Amortir les surcoûts de production avec Natura 2000
Espaces naturels n°28 - octobre 2009
Emmanuel Cretin
Chargé de mission Natura 2000 - Syndicat mixte de la Loue
En Franche-Comté, la commune de Nans-sous-Sainte-Anne signe un contrat Natura 2000 forestier. Elle restaure une forêt alluviale et finance, par ce biais, les surcoûts liés à l'exploitation des bois par débardage avec câble-mât.
Est-il possible d’exploiter rentablement les produits forestiers issus de la réhabilitation d’une forêt alluviale d’intérêt communautaire ?
L’expérience menée en Franche-Comté montre qu’un contrat Natura 2000 peut permettre de financer les surcoûts liés à la mise en œuvre d’un débardage respectueux des habitats. Un contrat qui rapporte au bénéficiaire ? Reste à savoir dans quelles conditions.
En 2006, la commune de Nans-sous-Sainte-Anne (Franche-Comté - Doubs) sollicite le syndicat mixte de la Loue, opérateur Natura 2000. Elle souhaite étudier la faisabilité d’un contrat Natura 2000 forestier sur une parcelle située dans le site « Vallée du Lison ». L’action s’inscrit dans une double perspective. La plantation de peupliers et son sous-étage d’épicéas ne sont pas adaptés à la station. Il convient donc de les supprimer pour réhabiliter cette forêt alluviale d’intérêt communautaire en adéquation avec ses caractéristiques stationnelles : frênaie-érablaie alluviale. La commune envisage de vendre les bois. Le volume sur pied est estimé à 250 m3.
Les difficultés relèvent du fait que la parcelle est inondable (enclavée entre deux cours d’eau) avec présence de frayères en aval. La préservation des milieux aquatiques est posée comme une condition lors de l’exploitation forestière. De même, il s’agit de limiter le tassement des sols afin de favoriser une régénération naturelle feuillue.
Deux questions majeures se sont alors posées à l’opérateur : quel mode d’exploitation préconiser afin de répondre au mieux aux contraintes techniques et environnementales du site ? Comment financer à travers un contrat Natura 2000 forestier une plus-value écologique dans une action productive ?
Sur le plan technique. Une méthode alternative de débardage a été retenue : le câble-mât. Cette technique, très utilisée en Suisse et en Autriche, consiste à dé-barder les bois en aérien par l’intermédiaire de câbles tracteurs et d’un chariot porteur. Les intérêts du câble-mât, comparativement aux techniques classiques de débardage, sont multiples : préservation des milieux aquatiques, protection des sols, préservation de la régénération naturelle. En revanche, le câble-mât est beaucoup plus coûteux. Le coût du débardage est multiplié par un facteur deux, voire trois, en raison notamment de l’installation des mâts et des câbles tracteurs.

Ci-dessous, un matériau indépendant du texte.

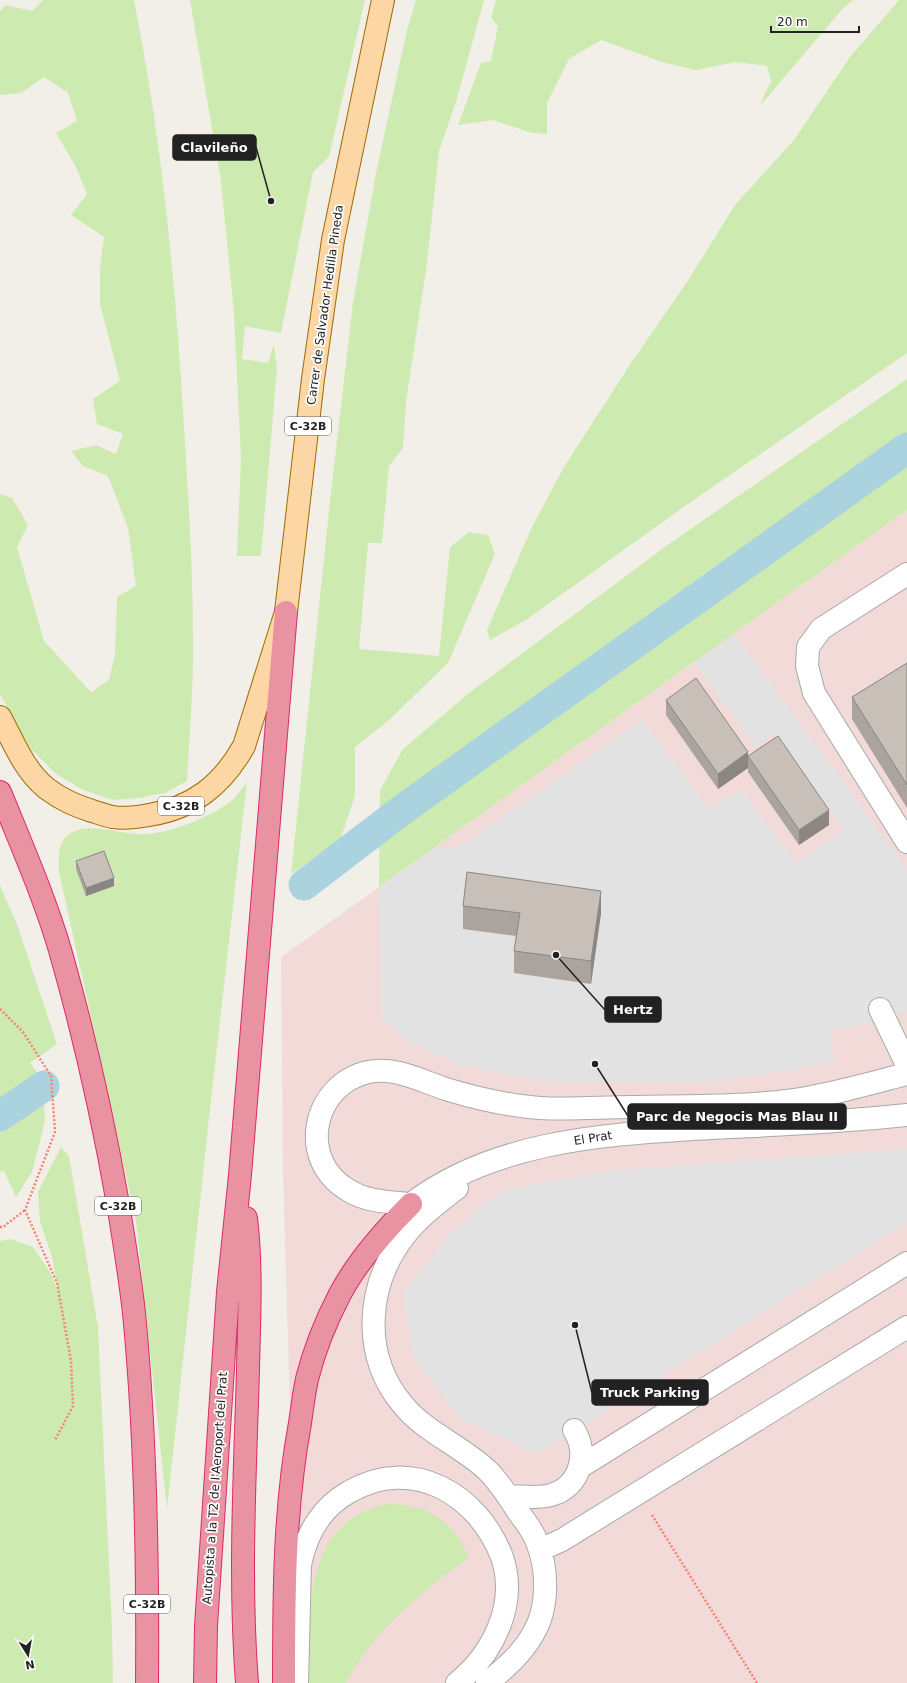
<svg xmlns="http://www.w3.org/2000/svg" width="907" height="1683" font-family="'DejaVu Sans',sans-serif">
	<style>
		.commercial { fill: #f2dad9 }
		.grass { fill: #cdebb0 }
		.parking { fill: #e2e2e2 }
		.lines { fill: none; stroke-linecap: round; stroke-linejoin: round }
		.canal { stroke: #aad3df; stroke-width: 31 }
		.minor-casing { stroke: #a9a9a9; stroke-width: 24 }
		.major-casing { stroke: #a06b00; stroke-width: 24 }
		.highway-casing { stroke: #dc2a67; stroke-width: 24 }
		.path { stroke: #fa8072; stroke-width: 2.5; stroke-dasharray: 2 2; stroke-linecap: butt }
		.minor { stroke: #fff; stroke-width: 22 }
		.major { stroke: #fcd6a4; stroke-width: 22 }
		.highway { stroke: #e892a2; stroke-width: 22 }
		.wall { fill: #aba49e }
		.shaded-wall { fill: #8b8681 }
		.building { fill: #c7bfb8; stroke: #8b8681 }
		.labels { text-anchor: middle; stroke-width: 3.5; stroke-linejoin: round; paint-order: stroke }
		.shield { fill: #fff; stroke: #646464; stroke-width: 1 }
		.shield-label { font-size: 11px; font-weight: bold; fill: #222 }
		.street-label { font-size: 12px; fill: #222; stroke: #fff }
		.leader { fill: none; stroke: #222; stroke-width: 1.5 }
		.callout-dot { fill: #222; stroke: #fff; stroke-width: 1.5 }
		.callout { fill: #222; stroke: #222; stroke-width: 1.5 }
		.callout-label { font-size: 13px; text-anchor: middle; font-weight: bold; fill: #fff }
	</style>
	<rect width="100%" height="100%" fill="#f2efe9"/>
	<path class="commercial" d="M907,510V1683H298L283,1172L281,957Z"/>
	<path class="grass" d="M43,0H134C162,141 176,284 184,427C189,507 194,587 193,667C192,705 189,743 187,781L165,793L139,798L113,800L83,790L56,774L30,748L0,694V494L12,498L28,525L17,547L44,641L91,692L109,680L115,654L117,597L136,586L128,528L108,476L83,466L71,451L96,445L116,454L123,434L97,424L93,399L120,381L100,304V268L104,237L71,215L87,194L76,167L56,133L77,121L68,93L44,77L21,93L0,95V11L6,5L32,11Z
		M190,0H365L329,157L313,172L281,333L245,326L242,359L268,363L274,344L277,369L261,556H237L241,459L234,314L221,181Z
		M416,0H484L456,102L439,151L427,263L406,402L403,448L389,466L382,543H368L359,649L439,656L450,547L469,532L488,535L495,554L448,663L388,721L355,747V796L340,840L291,874L331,492L353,303L376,173L407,30Z
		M496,0H853L844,7L759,107L771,81L767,66L736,62L696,70L662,62L601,40L569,59L547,103V134L532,133L493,120L458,125L481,63L491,61L498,26L491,18Z
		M899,0H907V353L685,506L526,620L490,640L487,630L531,529L564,467L629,366L687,282L735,205L794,140L850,57Z
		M907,379V510L379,887L380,790L403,749L469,693L669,544Z
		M247,782L209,1118L167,1509L136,1221L59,872C59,860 57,843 68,835C87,821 116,833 137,834C164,836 210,818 231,801C237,796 242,788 247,782Z
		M0,885L18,927L57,1044L30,1063L42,1079L45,1121L32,1172L16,1197L4,1171L0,1172Z
		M61,1147L69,1156L98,1327L112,1630L113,1683H0V1241L11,1239L33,1247L50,1272L58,1291L52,1257L40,1222L38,1192Z
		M390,1504C430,1505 452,1521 469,1557C422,1592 373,1631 346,1683H308C310,1615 301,1518 390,1504Z"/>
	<path class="parking" d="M734,634L907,869V1012L829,1032L835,1060L795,1070L698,1083L546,1081L460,1065L406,1040L382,1018L379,887L436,847H460L642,720L710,810L742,789L796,863L844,829L775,733L755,747L695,662Z
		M907,1149V1223L537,1454L460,1418L413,1356L403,1294L447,1237L500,1191L604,1171Z"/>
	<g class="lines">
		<path class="canal" d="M304,885L402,810L907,448
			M0,1116L44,1086"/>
		<defs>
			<path id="minor" d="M907,574L821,629L808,647L807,666L814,693L907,842
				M880,1009L907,1065
				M907,1074C867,1084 827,1096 787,1101C736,1107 684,1106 633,1107C602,1107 571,1110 540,1108C511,1106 474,1098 446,1089C421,1081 394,1066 368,1072C312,1085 297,1160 348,1190C366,1202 390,1202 411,1204C491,1143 597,1135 693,1129C764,1125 836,1123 907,1115
				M457,1188C439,1202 419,1217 405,1235C366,1285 361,1355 403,1405C426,1433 462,1446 488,1471C500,1483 510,1499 519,1513C526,1522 533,1531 537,1542C548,1569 549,1608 533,1634C522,1654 504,1669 487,1683
				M580,1467L907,1263
				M508,1496C522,1496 538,1499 551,1495C580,1487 589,1454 574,1430
				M540,1550L562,1540L907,1327
				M297,1683L300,1565C306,1534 322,1507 349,1492C412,1455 478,1494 502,1557C518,1604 493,1654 457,1683"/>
			<path id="major" d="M0,717C13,741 24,770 46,788C62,800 74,805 92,811C99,813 106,816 113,817C124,819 138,817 149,815C193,808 222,785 244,746L286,612L313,379L333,240L383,0"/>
			<path id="highway" d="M0,792C21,844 44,896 60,950C84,1034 103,1119 118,1204C124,1240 130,1277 134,1313C146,1436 148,1560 147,1683
				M246,1218C252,1268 249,1320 248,1370C245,1474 239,1579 247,1683
				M205,1683L206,1626L228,1292L240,1175L286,612
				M284,1683C284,1596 284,1510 300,1423C302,1409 304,1393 307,1379C314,1351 327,1319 340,1294C358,1260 384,1231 411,1204"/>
		</defs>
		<use href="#minor" class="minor-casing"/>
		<use href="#major" class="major-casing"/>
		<use href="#highway" class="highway-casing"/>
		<path class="path" d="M0,1009L23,1032L51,1076L55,1132L25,1210L57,1283L71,1361L73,1406L55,1440
			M0,1227H3L25,1210
			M652,1515L757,1683"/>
		<use href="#minor" class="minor"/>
		<use href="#major" class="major"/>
		<use href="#highway" class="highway"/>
	</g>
	<path class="wall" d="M907,663V808L852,719V697Z
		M666,700L748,768L718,789L666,715Z
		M748,756L829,825L799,845L748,772Z
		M76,861L114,886L86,896L76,869Z
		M463,906L601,913L591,984L514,973V951L516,936L463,929Z"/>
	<path class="shaded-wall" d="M748,752V768L718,789V774Z
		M829,810V825L799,845V830Z
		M114,878V886L86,896V888Z
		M601,891V913L591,984V961Z"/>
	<path class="building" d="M907,663V785L852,697Z
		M696,678L748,752L718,774L666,700Z
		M778,736L829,810L799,830L748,756Z
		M104,851L114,878L86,888L76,861Z
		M467,872L601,891L591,961L514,951L520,913L463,906Z"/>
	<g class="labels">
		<g class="shield">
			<rect x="285" y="417" width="46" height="18" rx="3"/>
			<rect x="158" y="797" width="46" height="18" rx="3"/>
			<rect x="95" y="1197" width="46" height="18" rx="3"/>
			<rect x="124" y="1595" width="46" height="18" rx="3"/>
		</g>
		<g class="shield-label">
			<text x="308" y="430">C-32B</text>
			<text x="181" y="810">C-32B</text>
			<text x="118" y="1210">C-32B</text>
			<text x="147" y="1608">C-32B</text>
		</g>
		<g class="street-label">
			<text transform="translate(325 305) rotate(-82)" y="4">Carrer de Salvador Hedilla Pineda</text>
			<text transform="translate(593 1138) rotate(-9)" y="4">El Prat</text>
			<text transform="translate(215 1488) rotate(-86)" y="4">Autopista a la T2 de l'Aeroport del Prat</text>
		</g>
	</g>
	<path class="leader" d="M271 201L256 147M556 955L605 1010M595 1064L628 1116M575 1325L592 1393"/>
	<g class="callout-dot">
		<circle cx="271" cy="201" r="4"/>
		<circle cx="556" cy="955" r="4"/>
		<circle cx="595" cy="1064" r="4"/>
		<circle cx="575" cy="1325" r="4"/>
	</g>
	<g class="callout">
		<rect x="173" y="135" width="83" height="25" rx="4"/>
		<rect x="605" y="997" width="56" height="25" rx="4"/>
		<rect x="628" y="1104" width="218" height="25" rx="4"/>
		<rect x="592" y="1380" width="116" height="25" rx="4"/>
	</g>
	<g class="callout-label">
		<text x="214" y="152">Clavileño</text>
		<text x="633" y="1014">Hertz</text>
		<text x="737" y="1121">Parc de Negocis Mas Blau II</text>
		<text x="650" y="1397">Truck Parking</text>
	</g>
	<g transform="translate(28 1655) rotate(169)" stroke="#ffffff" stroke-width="3" paint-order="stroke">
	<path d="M0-3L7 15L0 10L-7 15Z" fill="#222222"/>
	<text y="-6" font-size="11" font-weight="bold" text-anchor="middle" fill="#222222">N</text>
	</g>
	<path d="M771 26v6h88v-6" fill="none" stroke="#222222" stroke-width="2"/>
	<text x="777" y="26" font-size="12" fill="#222222" stroke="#ffffff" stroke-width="3" paint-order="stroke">20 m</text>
</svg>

Sur le plan administratif. Le montage du contrat forestier s’est appuyé sur la circulaire interministérielle de décembre 2004 relative à la gestion contractuelle des sites Natura 2000, ainsi que sur l’arrêté préfectoral régional relatif aux conditions de financement par l’État des contrats Natura 2000 forestiers en Franche-Comté.
Les engagements rémunérés, en contrepartie de la prise en compte des milieux naturels, ont pris en charge les surcoûts de débardage liés au choix du câble-mât
(cf. mesure F 27011 de la circulaire) ainsi que les travaux de sélection et de dégagement de la régénération naturelle feuillue après exploitation (cf. mesure F 27006). Le fait que les travaux d’abattage et de façonnage n’aient pas été subventionnés dans le cadre du contrat Natura 2000 a permis à la commune de pouvoir valoriser économiquement les produits d’exploitation.
Ainsi, ce contrat Natura 2000 forestier présente l’originalité de figurer parmi les premiers contrats forestiers qui, par la prise en charge des surcoûts d’exploitation en contrepartie d’une plus-value écologique, a permis au contractant une valorisation économique des bois. Ce type de contrat, aujourd’hui « facilité » par les nouvelles dispositions de la circulaire de novembre 20071, a été rendu possible dès 2006 en raison d’une interprétation relativement souple de la précédente circulaire à travers l’arrêté régional mais aussi par la bonne compréhension des enjeux par le service instructeur (DDAF).
Cette démarche s’inscrit dans la philosophie initiale de Natura 2000, qu’il conviendrait de ne pas perdre de vue, c’est-à-dire concilier les activités humaines et la préservation de la biodiversité.
1. Circulaire DNP/SDEN/DGFAR/SDER n° 2007-3 du 21 novembre 2007 - Fiche 11 Dispositions spécifiques aux contrats forestiers.